I woke up thinking about you this morning thinking about records in part because I woke up thinking about you. That may not make a lot of sense to you, or anyone else for that matter, so let me explain what makes my brain go around. Most folks just assume time is like a straight line, linear, always moving forward with the impossibility of moving backwards, and maybe that’s so, I’m no scientist so what do I know. But sometimes time feels more like a record that keeps spinning around and around, with well worn grooves that capture people, places and events that happened at a particular time and place, and just like you can lift the arm of the record player and drop the stylus on a particular groove to relive that melodious moment, so to it is with life. We know that this world, heck this entire solar system, is spinning around and around in a giant cosmic circle, so is it really that much of a stretch to think that time itself might just be a circle going round and round too?

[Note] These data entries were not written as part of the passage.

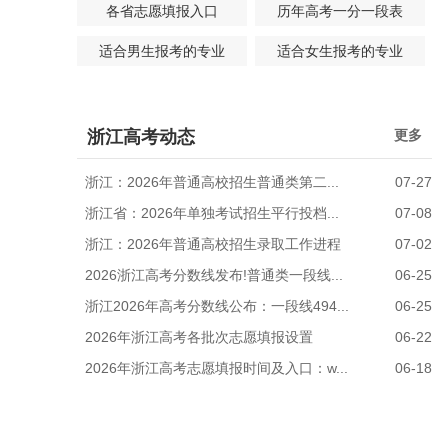
各省志愿填报入口
历年高考一分一段表
适合男生报考的专业
适合女生报考的专业
浙江高考动态
更多
浙江：2026年普通高校招生普通类第二...
07-27
浙江省：2026年单独考试招生平行投档...
07-08
浙江：2026年普通高校招生录取工作进程
07-02
2026浙江高考分数线发布!普通类一段线...
06-25
浙江2026年高考分数线公布：一段线494...
06-25
2026年浙江高考各批次志愿填报设置
06-22
2026年浙江高考志愿填报时间及入口：w...
06-18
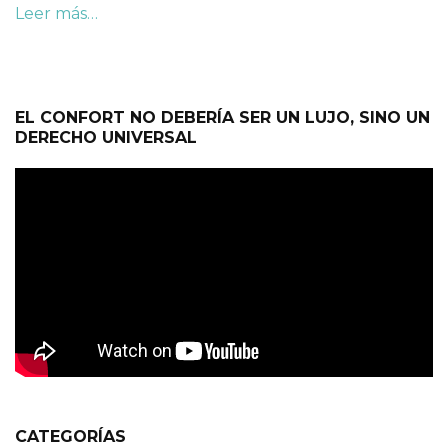
Leer más…
EL CONFORT NO DEBERÍA SER UN LUJO, SINO UN
DERECHO UNIVERSAL
CATEGORÍAS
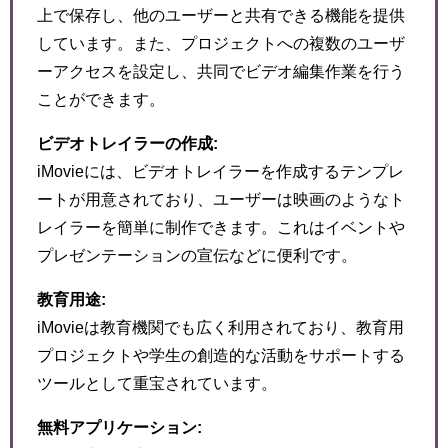
上で保存し、他のユーザーと共有できる機能を提供
しています。また、プロジェクトへの複数のユーザ
ーアクセスを設定し、共同でビデオ編集作業を行う
ことができます。
ビデオトレイラーの作成:
iMovieには、ビデオトレイラーを作成するテンプレ
ートが用意されており、ユーザーは映画のようなト
レイラーを簡単に制作できます。これはイベントや
プレゼンテーションの宣伝などに便利です。
教育用途:
iMovieは教育機関でも広く利用されており、教育用
プロジェクトや学生の創造的な活動をサポートする
ツールとして重宝されています。
無料アプリケーション:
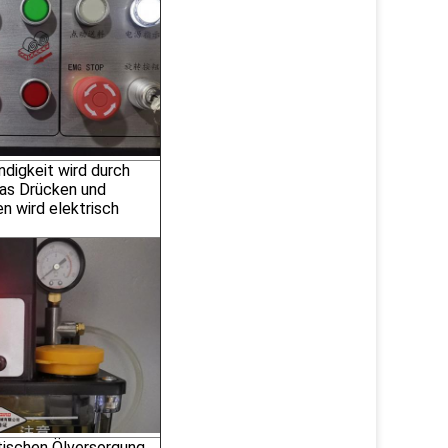
digkeit wird durch
das Drücken und
 wird elektrisch
ischen Ölversorgung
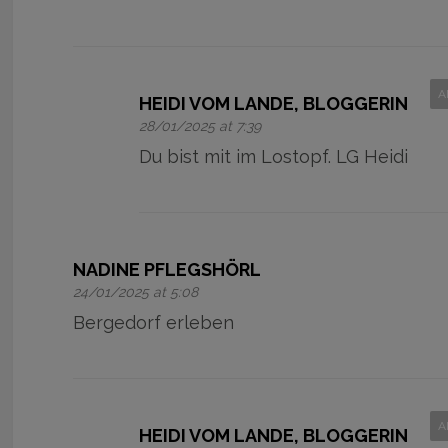
A
HEIDI VOM LANDE, BLOGGERIN
28/01/2025 at 7:39
Du bist mit im Lostopf. LG Heidi
NADINE PFLEGSHÖRL
24/01/2025 at 5:08
Bergedorf erleben
A
HEIDI VOM LANDE, BLOGGERIN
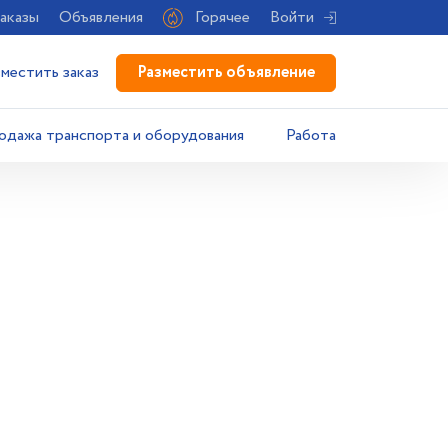
аказы
Объявления
Горячее
Войти
Разместить объявление
зместить заказ
одажа транспорта и оборудования
Работа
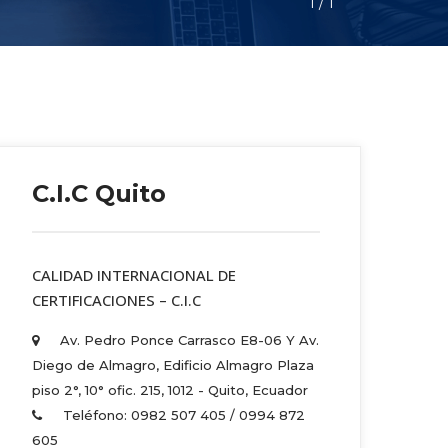
1
 / 
1
C.I.C Quito
 CALIDAD INTERNACIONAL DE 
CERTIFICACIONES – C.I.C 
Av. Pedro Ponce Carrasco E8-06 Y Av. 
Diego de Almagro, Edificio Almagro Plaza 
piso 2°, 10° ofic. 215, 1012 - Quito, Ecuador 
Teléfono: 0982 507 405 / 0994 872 
605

This morning, the cosmic dj dropped the needle on what has already become one of my all time favorite heart songs, the day you were born. When this day came around I was in Nashville again, just like I was one year ago. You were so excited to be here that you showed up six weeks early and apart from being worried about your health and safety, I was thrilled to get to meet you sooner. Just before 1:30 am your nana exploded into the quiet, dark, secluded waiting room where Honey and I were camped out trying to get comfortable and take a nap, and she shouted “He’s here!” Just minutes later I got my first glimpse of you via a picture your daddy sent to me. After all the months waiting  and watching you grow inside your mama, I finally got to see you and the best way I know to describe it is with a line from a hymn, “then sings my soul.” The hardest part of that night, and the next few days, wasn’t the hospital chairs we tried to sleep in, but not being able to see you and hold you. Perhaps that’s why in the year since that night I’ve spent countless hours just looking at you, holding you, talking to you, reading to you, singing to you. Like a night spent listening to a beloved vinyl record I love to just stop everything and sit with you and do nothing else, then sings my soul.